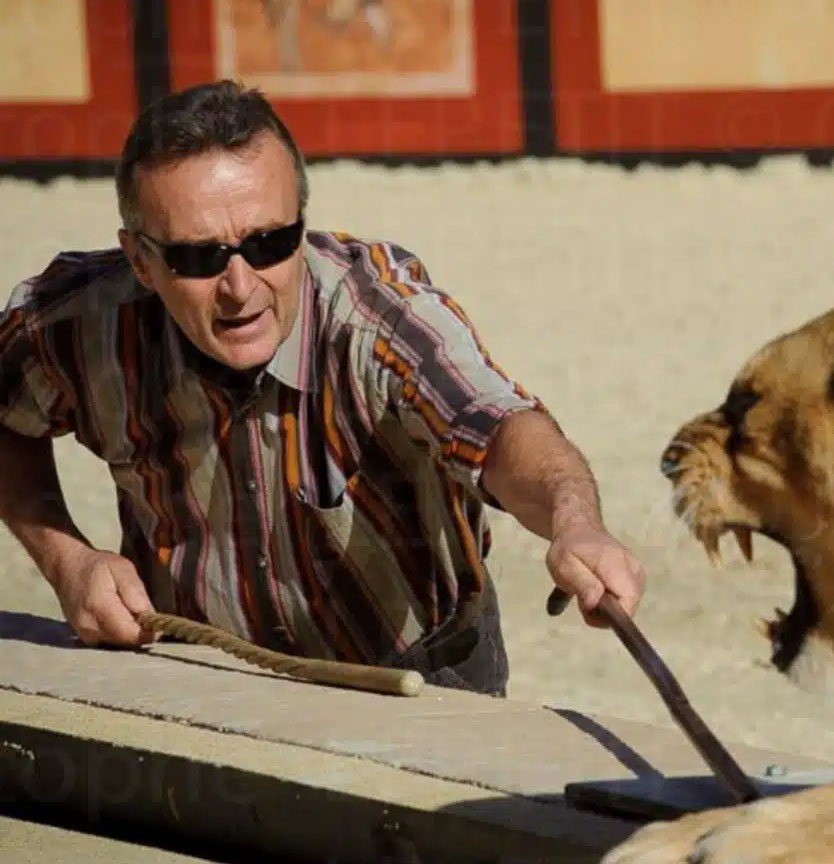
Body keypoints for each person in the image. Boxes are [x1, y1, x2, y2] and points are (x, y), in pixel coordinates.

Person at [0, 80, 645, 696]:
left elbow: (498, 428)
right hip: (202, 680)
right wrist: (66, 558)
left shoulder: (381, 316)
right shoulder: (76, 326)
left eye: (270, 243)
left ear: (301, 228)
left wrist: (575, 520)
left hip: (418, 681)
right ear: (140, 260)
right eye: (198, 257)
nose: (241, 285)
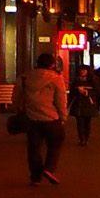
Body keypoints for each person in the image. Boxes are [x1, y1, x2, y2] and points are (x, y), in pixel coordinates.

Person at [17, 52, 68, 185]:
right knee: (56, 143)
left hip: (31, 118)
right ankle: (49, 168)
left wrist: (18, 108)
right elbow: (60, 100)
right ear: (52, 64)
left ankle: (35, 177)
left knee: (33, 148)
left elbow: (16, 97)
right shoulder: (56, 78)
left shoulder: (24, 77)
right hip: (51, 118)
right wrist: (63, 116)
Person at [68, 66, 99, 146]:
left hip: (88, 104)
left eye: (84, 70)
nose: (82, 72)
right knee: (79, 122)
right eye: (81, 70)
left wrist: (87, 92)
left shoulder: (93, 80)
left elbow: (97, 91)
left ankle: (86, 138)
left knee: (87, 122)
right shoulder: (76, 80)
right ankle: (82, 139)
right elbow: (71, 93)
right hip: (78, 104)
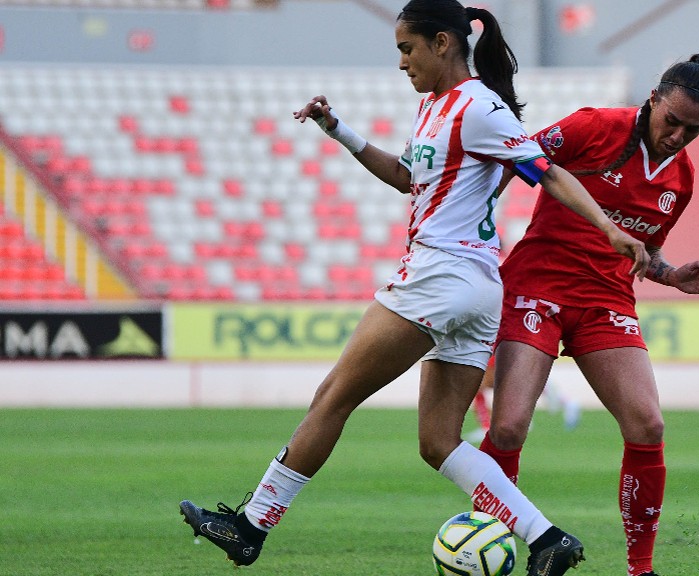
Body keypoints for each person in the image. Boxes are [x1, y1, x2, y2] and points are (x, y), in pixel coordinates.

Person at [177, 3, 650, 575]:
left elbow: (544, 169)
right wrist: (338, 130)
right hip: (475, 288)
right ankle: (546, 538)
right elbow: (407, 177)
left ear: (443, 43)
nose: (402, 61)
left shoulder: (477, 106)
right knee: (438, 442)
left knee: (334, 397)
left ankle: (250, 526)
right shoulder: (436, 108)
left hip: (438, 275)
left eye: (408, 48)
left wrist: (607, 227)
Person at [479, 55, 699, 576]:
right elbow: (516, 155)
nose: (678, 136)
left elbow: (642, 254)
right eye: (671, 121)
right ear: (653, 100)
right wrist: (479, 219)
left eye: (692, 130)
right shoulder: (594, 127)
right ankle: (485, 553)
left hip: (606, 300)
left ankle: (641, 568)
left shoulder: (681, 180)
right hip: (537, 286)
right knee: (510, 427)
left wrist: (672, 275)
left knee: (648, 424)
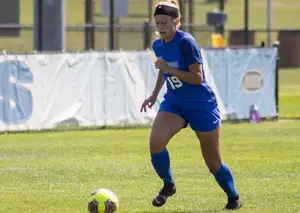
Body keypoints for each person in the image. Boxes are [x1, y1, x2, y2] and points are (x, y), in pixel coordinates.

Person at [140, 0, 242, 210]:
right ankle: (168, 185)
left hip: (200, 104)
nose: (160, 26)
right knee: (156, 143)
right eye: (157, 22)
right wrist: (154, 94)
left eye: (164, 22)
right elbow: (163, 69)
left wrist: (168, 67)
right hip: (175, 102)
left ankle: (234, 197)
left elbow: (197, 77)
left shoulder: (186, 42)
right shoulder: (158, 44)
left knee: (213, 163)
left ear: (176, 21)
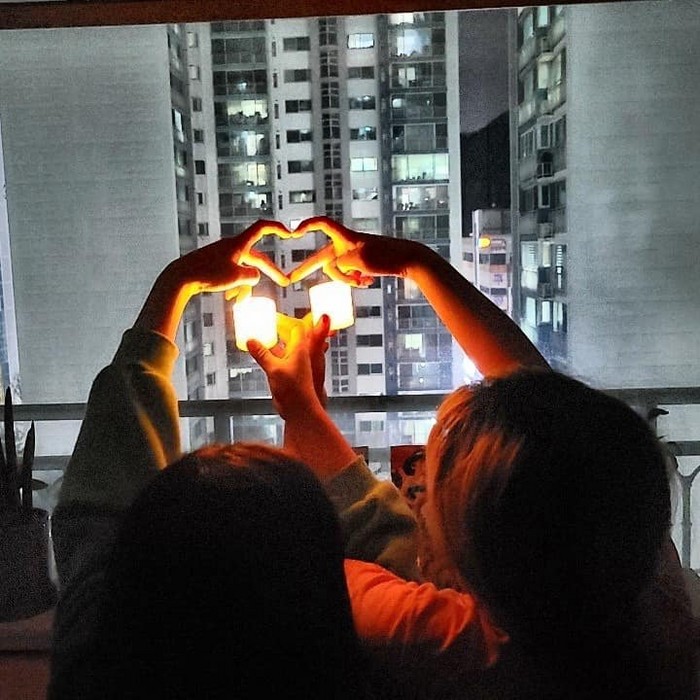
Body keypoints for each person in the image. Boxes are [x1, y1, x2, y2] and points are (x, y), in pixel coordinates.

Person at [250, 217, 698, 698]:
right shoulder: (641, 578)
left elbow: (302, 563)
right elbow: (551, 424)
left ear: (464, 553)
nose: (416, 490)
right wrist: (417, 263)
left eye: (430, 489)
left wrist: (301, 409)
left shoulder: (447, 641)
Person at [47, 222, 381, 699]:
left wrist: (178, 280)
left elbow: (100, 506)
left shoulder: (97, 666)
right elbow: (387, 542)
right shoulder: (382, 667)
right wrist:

▸ **What you are asked to do**
Restate the listing word for word, pictures excluded.

▸ **Reply**
Body keypoints for each person in the image. Boxes are [x1, y1, x2, y2] and points are (x, y), in pixel coordinates.

Person at [0, 80, 645, 696]:
left elbow: (498, 428)
right hip: (202, 680)
right wrist: (66, 558)
left shoulder: (381, 316)
right shoulder: (76, 326)
left eye: (270, 243)
left ear: (301, 228)
left wrist: (575, 520)
left hip: (418, 681)
right ear: (140, 260)
right eye: (198, 257)
nose: (241, 285)
Body keypoints for each person in the image. Boxes are [x1, y1, x2, y2] and points are (x, y), in pixel coordinates.

Person at [17, 52, 68, 185]:
right knee: (56, 143)
left hip: (31, 118)
right ankle: (49, 168)
left wrist: (18, 108)
right elbow: (60, 100)
right ear: (52, 64)
left ankle: (35, 177)
left knee: (33, 148)
left elbow: (16, 97)
right shoulder: (56, 78)
left shoulder: (24, 77)
right hip: (51, 118)
right wrist: (63, 116)
Person at [68, 66, 99, 146]:
left hip: (88, 104)
left eye: (84, 70)
nose: (82, 72)
right knee: (79, 122)
right eye: (81, 70)
left wrist: (87, 92)
left shoulder: (93, 80)
left elbow: (97, 91)
left ankle: (86, 138)
left knee: (87, 122)
right shoulder: (76, 80)
right ankle: (82, 139)
right elbow: (71, 93)
right hip: (78, 104)
Body keypoints for each person in the image. Boxes are [x1, y1, x2, y2] and points are (x, y), in pixel coordinates.

Person at [177, 3, 650, 575]:
left elbow: (544, 169)
right wrist: (338, 130)
right hip: (475, 288)
right ankle: (546, 538)
right elbow: (407, 177)
left ear: (443, 43)
nose: (402, 61)
left shoulder: (477, 106)
right knee: (438, 442)
left knee: (334, 397)
left ankle: (250, 526)
right shoulder: (436, 108)
left hip: (438, 275)
left eye: (408, 48)
left wrist: (607, 227)
Person at [479, 55, 699, 576]:
right elbow: (516, 155)
nose: (678, 136)
left elbow: (642, 254)
right eye: (671, 121)
right ear: (653, 100)
right wrist: (479, 219)
left eye: (692, 130)
right shoulder: (594, 127)
right ankle: (485, 553)
left hip: (606, 300)
left ankle: (641, 568)
left shoulder: (681, 180)
right hip: (537, 286)
right knee: (510, 427)
left wrist: (672, 275)
left knee: (648, 424)
Body keypoints for each person in the image. Boxes are [x1, y1, x2, y2] and points are (x, y), in pixel coordinates.

Person at [140, 0, 242, 210]:
right ankle: (168, 185)
left hip: (200, 104)
nose: (160, 26)
right knee: (156, 143)
right eye: (157, 22)
right wrist: (154, 94)
left eye: (164, 22)
right elbow: (163, 69)
left wrist: (168, 67)
right hip: (175, 102)
left ankle: (234, 197)
left elbow: (197, 77)
left shoulder: (186, 42)
right shoulder: (158, 44)
left knee: (213, 163)
left ear: (176, 21)
Body keypoints for each person in the image. Boxes are [x1, y1, x2, y2] and points are (x, y), in pixel coordinates.

Person at [250, 217, 698, 698]:
right shoulder: (641, 578)
left elbow: (302, 563)
right elbow: (551, 424)
left ear: (464, 553)
nose: (416, 490)
right wrist: (417, 263)
left eye: (430, 489)
left wrist: (301, 409)
left shoulder: (447, 641)
Person at [47, 222, 381, 699]:
left wrist: (178, 280)
left elbow: (100, 506)
left shoulder: (97, 666)
right elbow: (387, 542)
right shoulder: (382, 667)
right wrist:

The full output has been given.